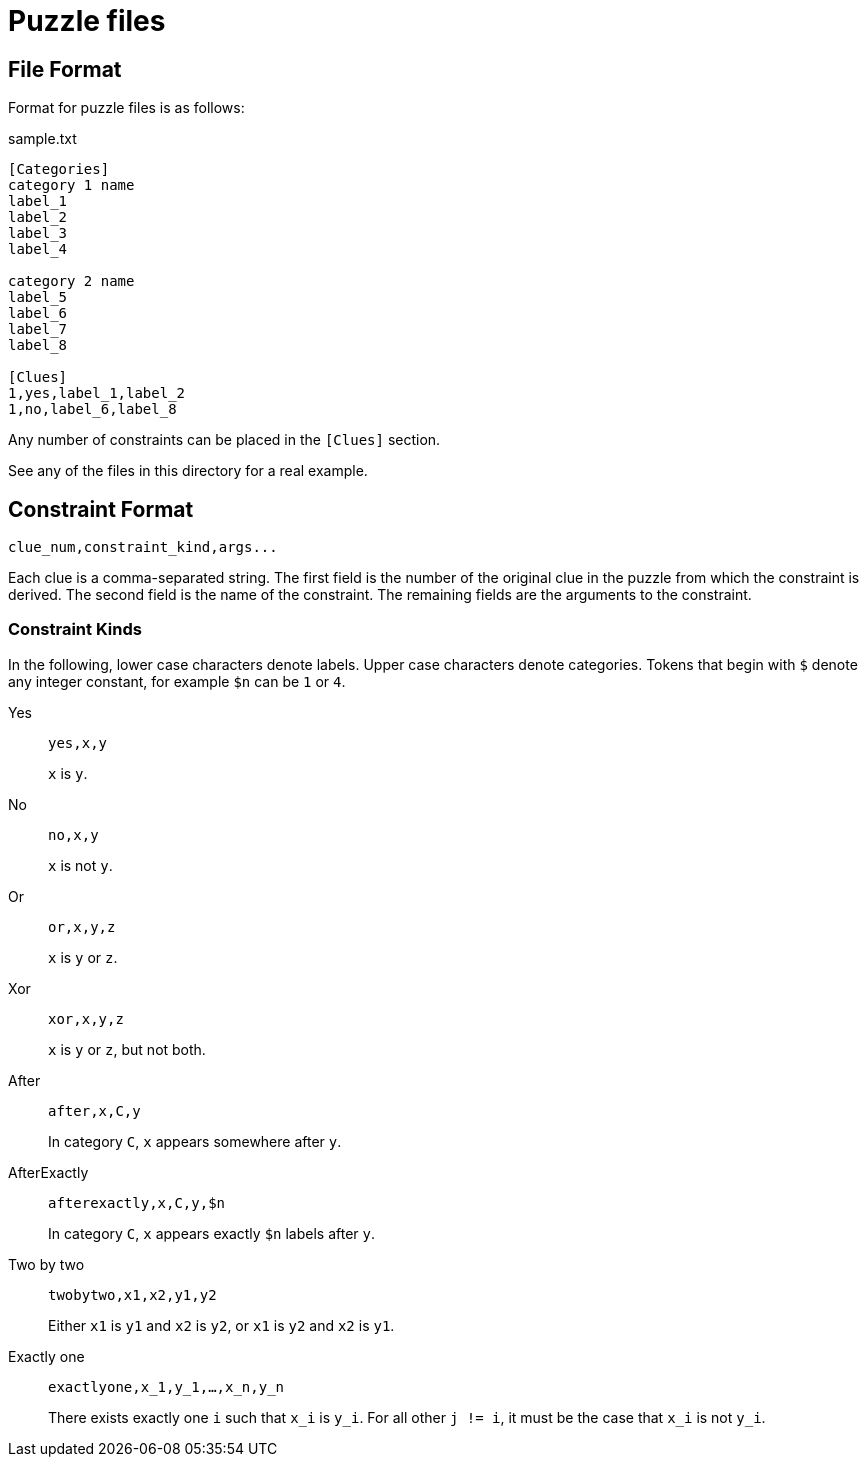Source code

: = Puzzle files

== File Format

Format for puzzle files is as follows:

.sample.txt
----
[Categories]
category 1 name
label_1
label_2
label_3
label_4

category 2 name
label_5
label_6
label_7
label_8

[Clues]
1,yes,label_1,label_2
1,no,label_6,label_8
----

Any number of constraints can be placed in the `[Clues]` section.

See any of the files in this directory for a real example.

== Constraint Format

----
clue_num,constraint_kind,args...
----

Each clue is a comma-separated string.
The first field is the number of the original clue in the puzzle from which the constraint is derived.
The second field is the name of the constraint.
The remaining fields are the arguments to the constraint.

=== Constraint Kinds

In the following, lower case characters denote labels.
Upper case characters denote categories.
Tokens that begin with `$` denote any integer constant, for example `$n` can be `1` or `4`.

Yes::
`yes,x,y`
+
`x` is `y`.

No::
`no,x,y`
+
`x` is not `y`.

Or::
`or,x,y,z`
+
`x` is `y` or `z`.

Xor::
`xor,x,y,z`
+
`x` is `y` or `z`, but not both.

After::
`after,x,C,y`
+
In category `C`, `x` appears somewhere after `y`.

AfterExactly::
`afterexactly,x,C,y,$n`
+
In category `C`, `x` appears exactly `$n` labels after `y`.

Two by two::
`twobytwo,x1,x2,y1,y2`
+
Either `x1` is `y1` and `x2` is `y2`, or `x1` is `y2` and `x2` is `y1`.

Exactly one::
`exactlyone,x_1,y_1,...,x_n,y_n`
+
There exists exactly one `i` such that `x_i` is `y_i`.
For all other `j != i`, it must be the case that `x_i` is not `y_i`.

### [PROBLEM DESCRIPTION]
Which lines above contain the word "files"? Copy all of them.

### [SOLUTION TO THIS PROBLEM]
: = Puzzle files
Format for puzzle files is as follows:
See any of the files in this directory for a real example.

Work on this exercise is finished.